A partir de então, aquela árvore passou a ser temida. Na sua densa ramagem passara a habitar uma alma faminta, um espírito errado, um kwâi.
Os aldeões de Mong-Há evitaram, desde aí, passar, de noite, pelo Largo do Arvoredo fronteiro ao Kun Iâm Ku Miu, onde se encontrava aquela árvore malissombrada, a mais frondosa do terreiro.
Contavam-se várias histórias…
Á-Fai, um aguadeiro da aldeia, que residia perto do chi tei (4) do Kun Iâm Ku Miu, possuía, para o transporte da água que vendia aos moradores da cidade, uma pequena zorra de madeira, onde levava os môk tong (5) cheios do precioso líquido. De noite, este pesado carro ficava na rua, diante da sua casa. O kwâi da árvore fronteira divertia-se, então, a deslocá-lo, por vezes para enormes distâncias, as quais, no dia seguinte, o aguadeiro tinha de percorrer, antes de iniciar a sua faina. E isto porque um dia Á-Fai troçara dos aldeões que acreditavam naquele kwâi que residia na grande árvore, a mais velha de Mong-Há.

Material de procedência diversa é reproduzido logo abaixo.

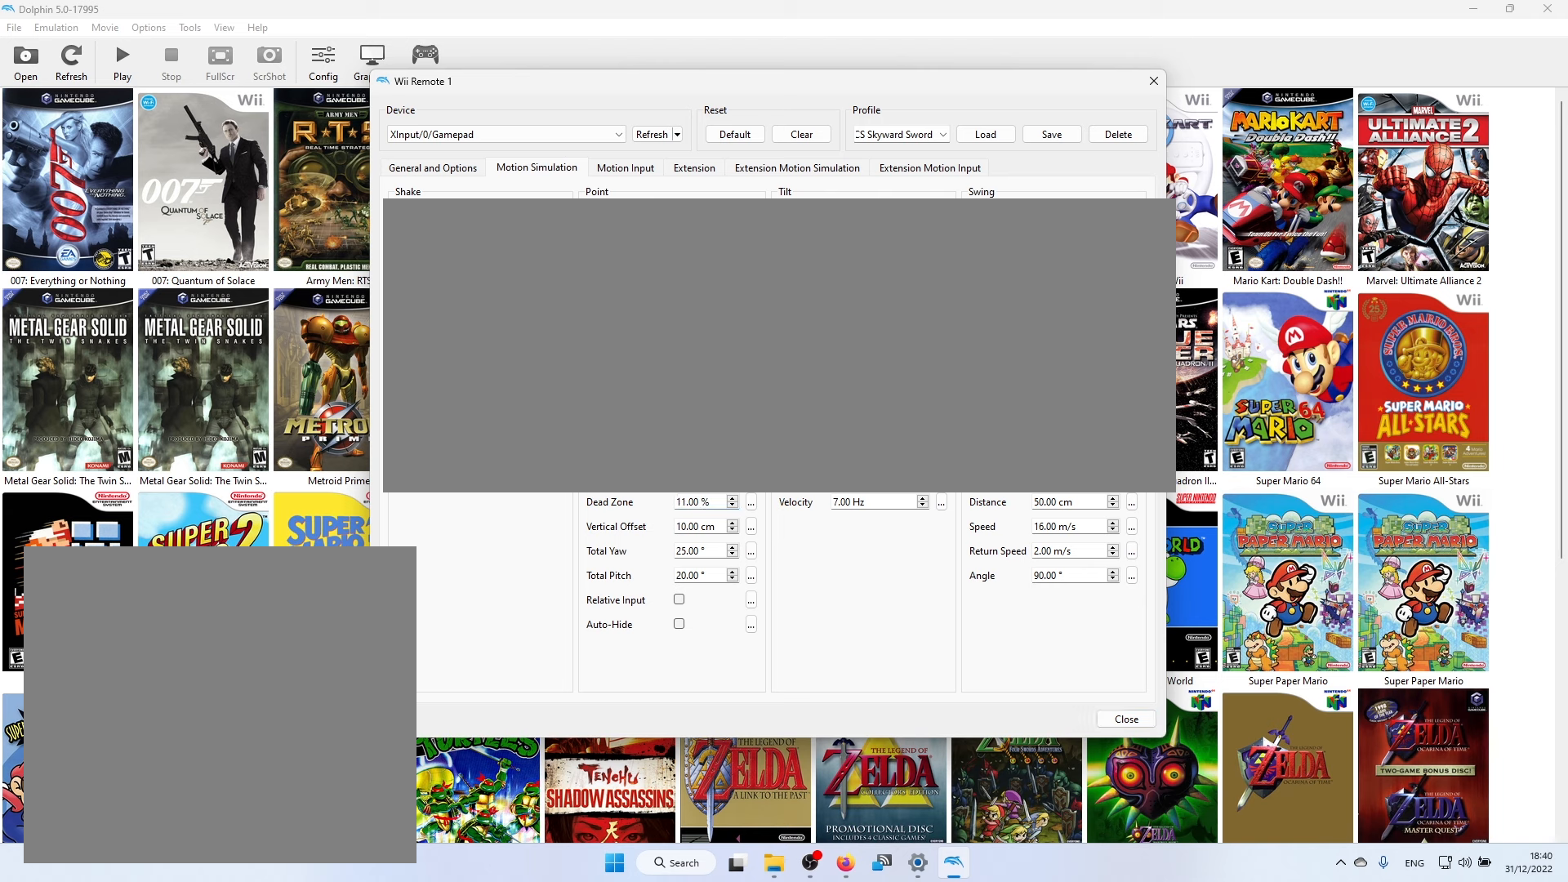
{"buttons": [], "left_stick": "center", "right_stick": "center", "events": []}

De outra vez, o lou lei pak (6) da aldeia, homem já muito idoso, ao passar a desoras pelo Largo do Arvoredo, viu alguns garotos a trepar e a brincar perigosamente empoleirados nos ramos da famigerada árvore. Receoso de alguma queda desastrosa, incentivou-os, mandando-os para casa. Eram horas de dormir. Não eram horas de brincar! Como resposta, foi agredido por uma saraivada de pedras. É que aqueles garotos eram kwâis que vinham brincar com o outro que ali residia há muitos anos.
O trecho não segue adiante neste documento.